● What is being asked: In the data below, reproduce everything exactly except the images.

━━━━━ Collected data ━━━━━

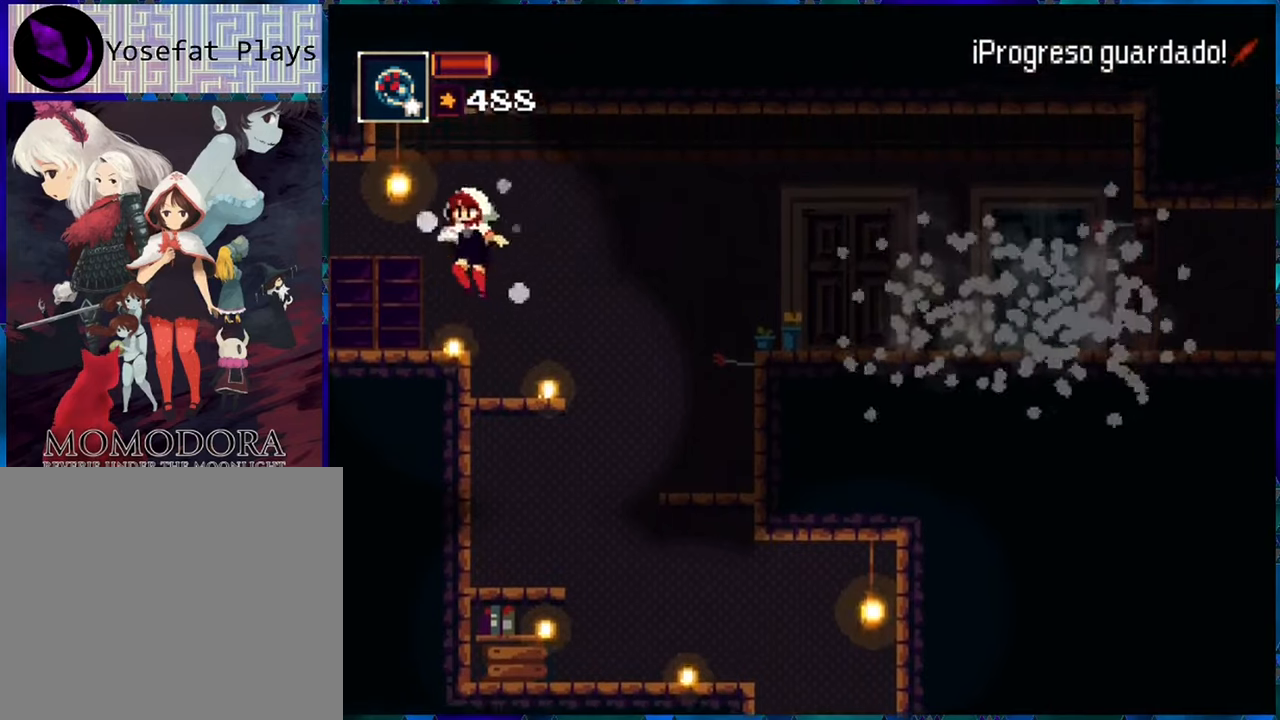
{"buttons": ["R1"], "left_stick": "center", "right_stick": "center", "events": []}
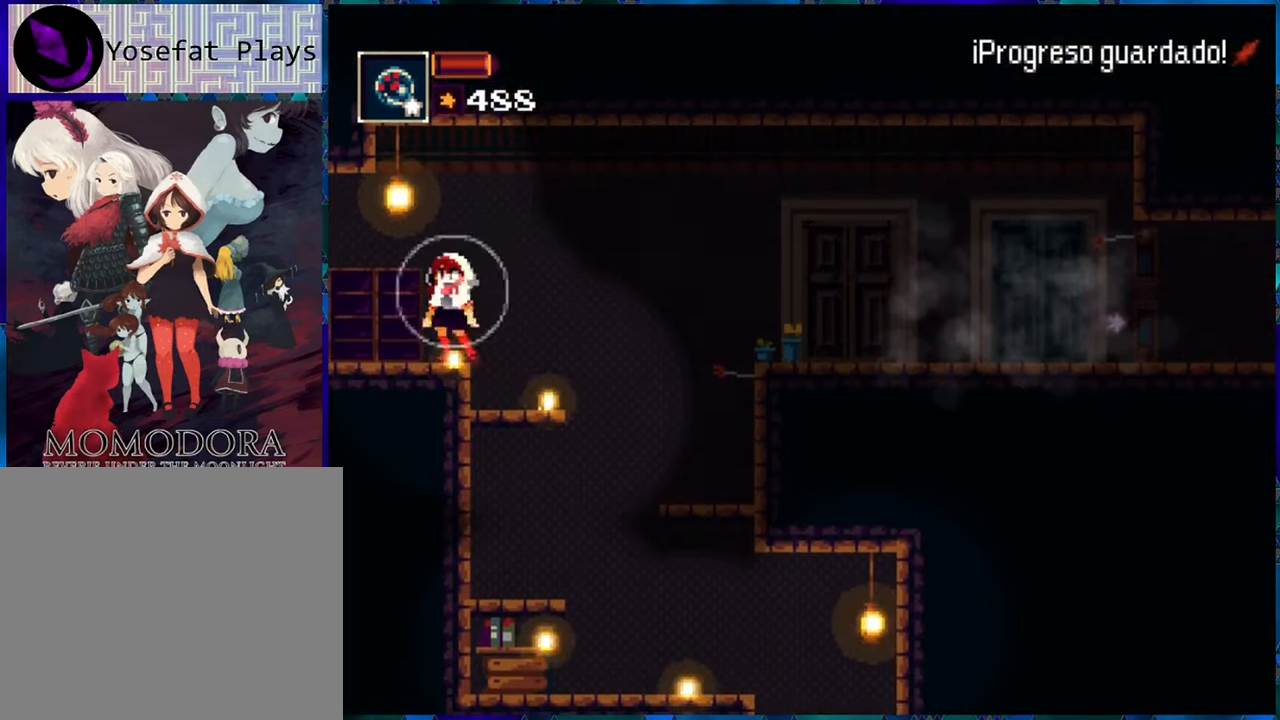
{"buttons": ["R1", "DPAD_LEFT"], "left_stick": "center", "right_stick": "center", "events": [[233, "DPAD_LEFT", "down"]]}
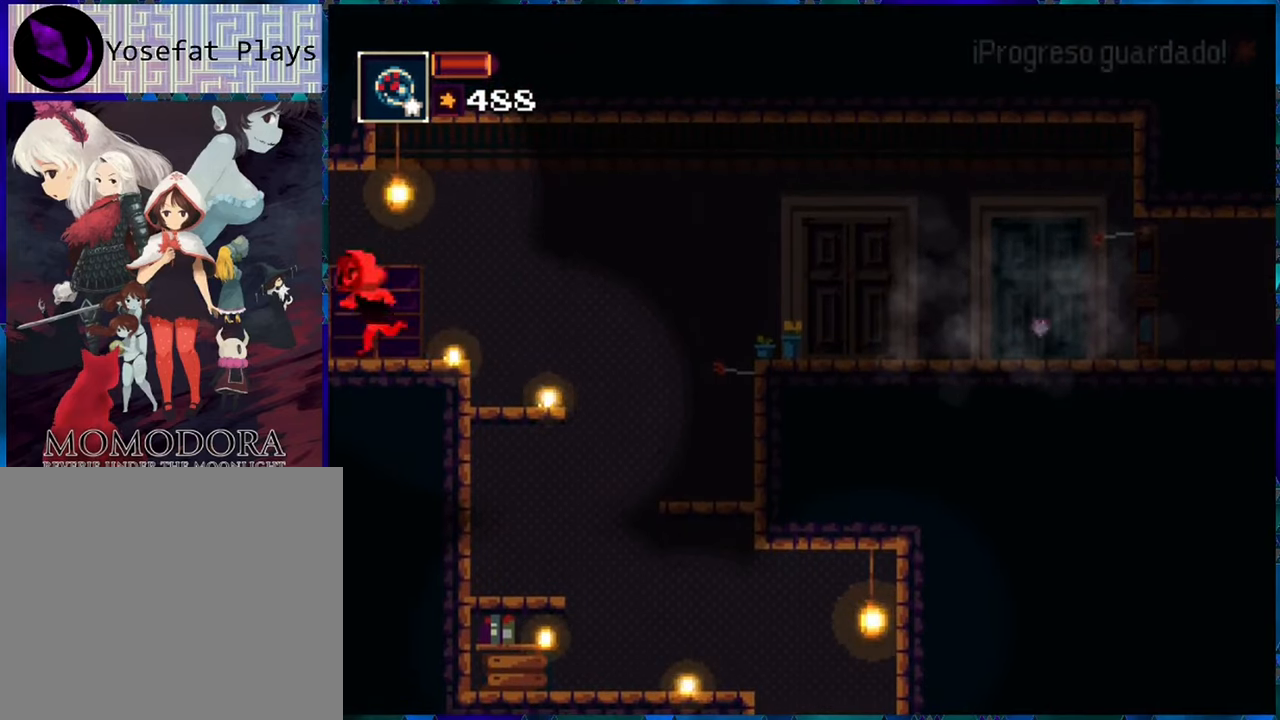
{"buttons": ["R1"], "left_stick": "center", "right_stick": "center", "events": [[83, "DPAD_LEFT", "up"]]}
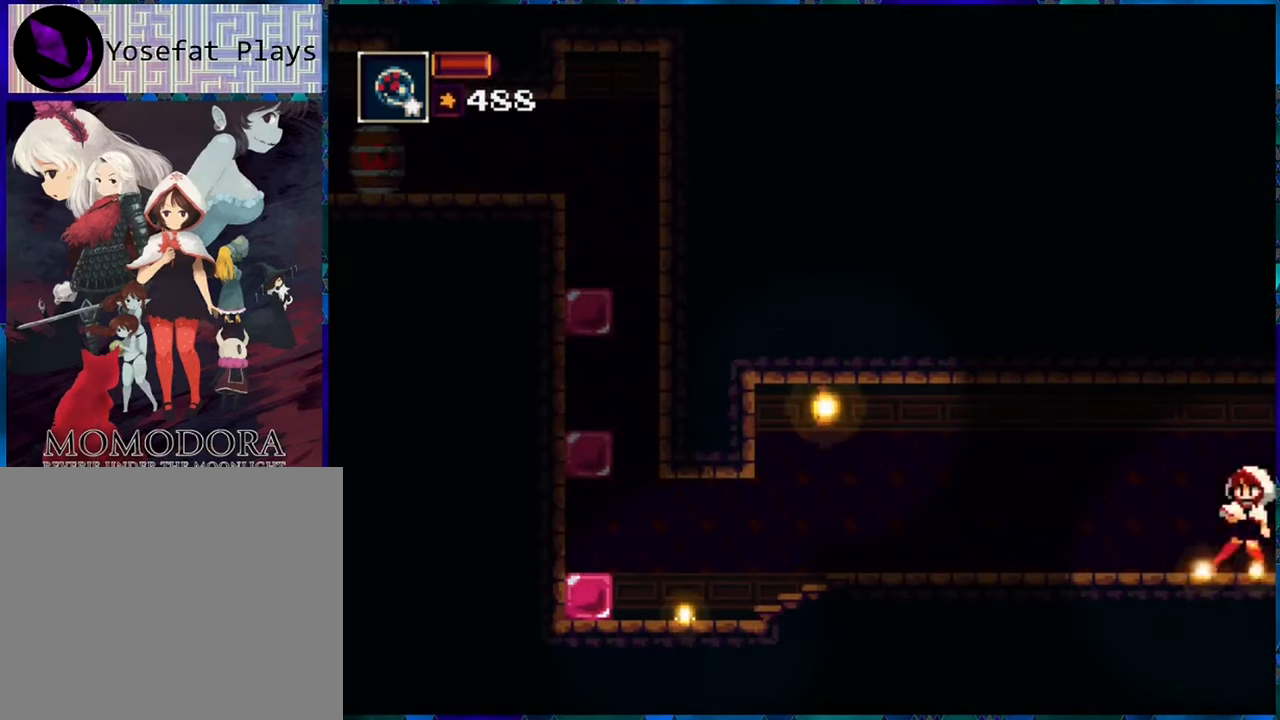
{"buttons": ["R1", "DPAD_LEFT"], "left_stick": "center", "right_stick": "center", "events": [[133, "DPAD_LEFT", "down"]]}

━━━━━

● Task result:
{"buttons": ["R1"], "left_stick": "center", "right_stick": "center", "events": []}
{"buttons": ["R1", "DPAD_LEFT"], "left_stick": "center", "right_stick": "center", "events": [[233, "DPAD_LEFT", "down"]]}
{"buttons": ["R1"], "left_stick": "center", "right_stick": "center", "events": [[83, "DPAD_LEFT", "up"]]}
{"buttons": ["R1", "DPAD_LEFT"], "left_stick": "center", "right_stick": "center", "events": [[133, "DPAD_LEFT", "down"]]}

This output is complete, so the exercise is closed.